Selected passage:
---

But rapidly expanding ties in recent years between India and the U.S., the world's two largest democracies have seen a progressive lifting of sanctions and moves towards defense cooperation.

A visit to New Delhi on Mar 15-16 by U.S. Secretary of State Condoleezza Rice produced a welter of new concessions covering not only the sale of F-16 and F-18 combat aircraft but also possibilities for co-production.

Lockheed has so far sold F-16s, currently costing 25 million U.S. dollars a piece to 24 countries and the aviation giant also makes the deadly fighters in Europe, South Korea and Turkey.

As far as Pakistan is concerned Washington would actually be resuming deliveries of F-16s halted in 1990 after a U.S. law barred military exports to Islamabad on suspicions that it was clandestinely developing nuclear weapons.

For India the real icing on the cake was an offer by Rice of cooperation in India's civilian nuclear energy program, which has since 1974 cut its own path with support from Russia and France as result of U.S.-led embargos.

As for the fighter deal, analysts like Chari saw little use for either India or Pakistan to be buying expensive nuclear-capable aircraft when they were not likely to be put to actual use.

Chari said neither country needed aircraft to deliver nuclear bombs against each other since both possessed missiles with more than adequate range.

---

Stored data:
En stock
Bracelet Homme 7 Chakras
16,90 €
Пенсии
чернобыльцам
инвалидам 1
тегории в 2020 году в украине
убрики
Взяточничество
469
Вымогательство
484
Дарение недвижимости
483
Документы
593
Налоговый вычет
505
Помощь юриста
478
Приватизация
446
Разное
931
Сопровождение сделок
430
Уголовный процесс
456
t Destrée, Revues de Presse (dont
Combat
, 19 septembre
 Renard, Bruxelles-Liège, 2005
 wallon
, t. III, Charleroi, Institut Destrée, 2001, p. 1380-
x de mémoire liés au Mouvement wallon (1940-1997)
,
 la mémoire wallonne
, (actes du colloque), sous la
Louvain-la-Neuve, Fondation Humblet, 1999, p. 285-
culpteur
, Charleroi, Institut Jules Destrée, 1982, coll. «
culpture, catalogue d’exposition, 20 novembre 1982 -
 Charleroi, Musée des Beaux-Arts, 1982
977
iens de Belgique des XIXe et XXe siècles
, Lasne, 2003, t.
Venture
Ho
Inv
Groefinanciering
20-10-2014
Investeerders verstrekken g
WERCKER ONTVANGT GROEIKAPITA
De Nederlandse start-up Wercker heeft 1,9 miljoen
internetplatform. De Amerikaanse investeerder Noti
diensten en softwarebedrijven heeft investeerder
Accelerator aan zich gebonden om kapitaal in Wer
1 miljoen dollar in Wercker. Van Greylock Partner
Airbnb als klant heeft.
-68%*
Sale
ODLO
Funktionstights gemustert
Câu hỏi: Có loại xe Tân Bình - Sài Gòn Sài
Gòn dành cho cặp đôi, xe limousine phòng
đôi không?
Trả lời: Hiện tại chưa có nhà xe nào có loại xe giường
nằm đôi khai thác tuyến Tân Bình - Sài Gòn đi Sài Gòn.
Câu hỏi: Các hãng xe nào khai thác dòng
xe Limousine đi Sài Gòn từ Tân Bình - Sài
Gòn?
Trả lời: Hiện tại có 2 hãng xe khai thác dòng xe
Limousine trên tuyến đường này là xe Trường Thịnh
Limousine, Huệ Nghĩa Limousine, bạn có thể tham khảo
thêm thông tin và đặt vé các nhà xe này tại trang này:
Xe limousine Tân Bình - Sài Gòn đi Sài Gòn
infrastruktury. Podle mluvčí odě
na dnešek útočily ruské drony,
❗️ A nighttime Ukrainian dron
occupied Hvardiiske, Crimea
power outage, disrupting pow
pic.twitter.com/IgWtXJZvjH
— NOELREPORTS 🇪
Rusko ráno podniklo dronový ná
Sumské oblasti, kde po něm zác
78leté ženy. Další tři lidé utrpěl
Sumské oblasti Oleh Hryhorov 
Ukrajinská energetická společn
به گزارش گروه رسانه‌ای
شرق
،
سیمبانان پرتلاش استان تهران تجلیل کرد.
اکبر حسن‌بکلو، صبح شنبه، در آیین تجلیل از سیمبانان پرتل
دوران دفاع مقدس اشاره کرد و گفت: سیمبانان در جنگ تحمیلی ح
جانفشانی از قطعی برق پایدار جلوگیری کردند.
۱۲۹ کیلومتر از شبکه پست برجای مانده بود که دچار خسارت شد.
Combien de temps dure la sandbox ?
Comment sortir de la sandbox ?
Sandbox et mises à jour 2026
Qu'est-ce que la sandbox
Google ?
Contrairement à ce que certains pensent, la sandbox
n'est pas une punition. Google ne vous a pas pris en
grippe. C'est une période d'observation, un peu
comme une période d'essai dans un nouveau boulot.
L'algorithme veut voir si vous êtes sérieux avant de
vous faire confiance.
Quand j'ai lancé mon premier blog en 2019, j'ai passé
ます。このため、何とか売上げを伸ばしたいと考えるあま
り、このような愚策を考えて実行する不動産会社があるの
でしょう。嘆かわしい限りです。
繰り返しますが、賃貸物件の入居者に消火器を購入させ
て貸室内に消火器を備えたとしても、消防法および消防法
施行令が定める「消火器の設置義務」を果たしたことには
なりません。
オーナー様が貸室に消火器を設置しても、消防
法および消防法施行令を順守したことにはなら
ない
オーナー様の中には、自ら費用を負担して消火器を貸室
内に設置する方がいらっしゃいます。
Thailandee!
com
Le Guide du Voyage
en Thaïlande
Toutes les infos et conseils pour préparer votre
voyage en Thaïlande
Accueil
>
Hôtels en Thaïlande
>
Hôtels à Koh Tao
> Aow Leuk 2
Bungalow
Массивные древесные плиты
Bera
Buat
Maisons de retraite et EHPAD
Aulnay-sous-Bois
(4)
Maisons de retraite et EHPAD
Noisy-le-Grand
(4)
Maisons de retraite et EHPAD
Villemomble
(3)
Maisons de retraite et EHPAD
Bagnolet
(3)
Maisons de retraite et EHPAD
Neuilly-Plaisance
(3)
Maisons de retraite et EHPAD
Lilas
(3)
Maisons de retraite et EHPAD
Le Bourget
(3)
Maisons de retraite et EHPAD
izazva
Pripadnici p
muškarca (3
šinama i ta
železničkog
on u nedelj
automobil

---

Apply what you read:
1 – According to the news excerpt, how much does an F-16 currently cost?
2 – Rewrite everything in the news excerpt from "For India the" down to "of U.S.-led embargos.", changing "civilian" to "peaceful".
The material has no connection to the news excerpt.

Exercise results:
1 – 25 million U.S. dollars apiece.

2 –
For India the real icing on the cake was an offer by Rice of cooperation in India's peaceful nuclear energy program, which has since 1974 cut its own path with support from Russia and France as result of U.S.-led embargos.